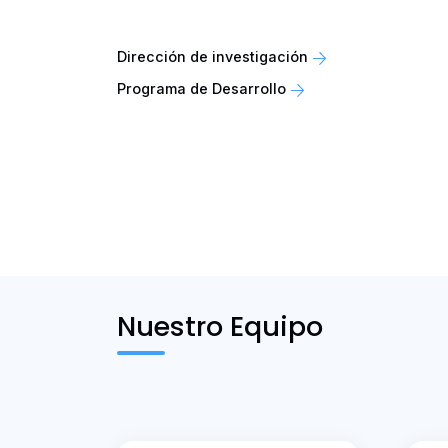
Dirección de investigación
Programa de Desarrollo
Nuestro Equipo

━━━━━━━━━━━━━━━━━━━━━━━━━━━━━━

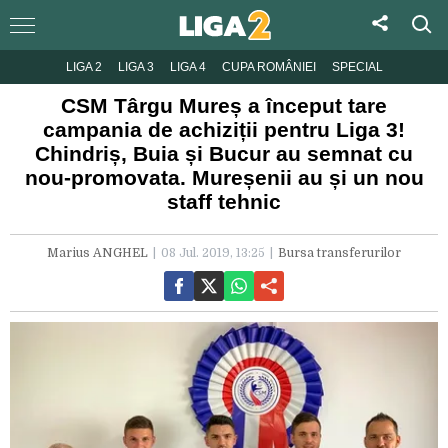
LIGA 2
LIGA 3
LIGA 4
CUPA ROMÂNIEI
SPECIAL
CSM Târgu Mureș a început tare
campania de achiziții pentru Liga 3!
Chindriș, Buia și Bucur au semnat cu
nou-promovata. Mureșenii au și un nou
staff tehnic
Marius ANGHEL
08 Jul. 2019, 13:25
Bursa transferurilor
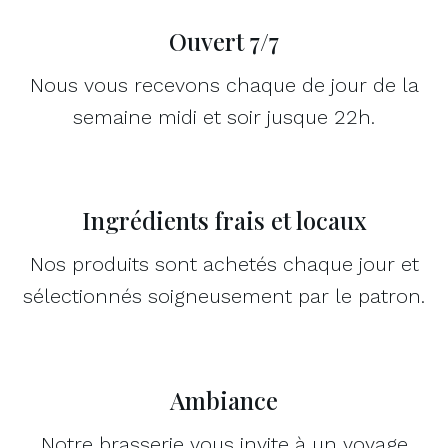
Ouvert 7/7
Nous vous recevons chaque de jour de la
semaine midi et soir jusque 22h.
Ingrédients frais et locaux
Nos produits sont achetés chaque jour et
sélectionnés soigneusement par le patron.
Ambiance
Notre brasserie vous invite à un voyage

━━━━━━━━━━━━━━━━━━━━━━━━━━━━━━

TASK STATEMENT → Every line above that contains "chaque" counts once. Give the number of those lines and nothing more.

OUTPUT OF THE EXERCISE → 2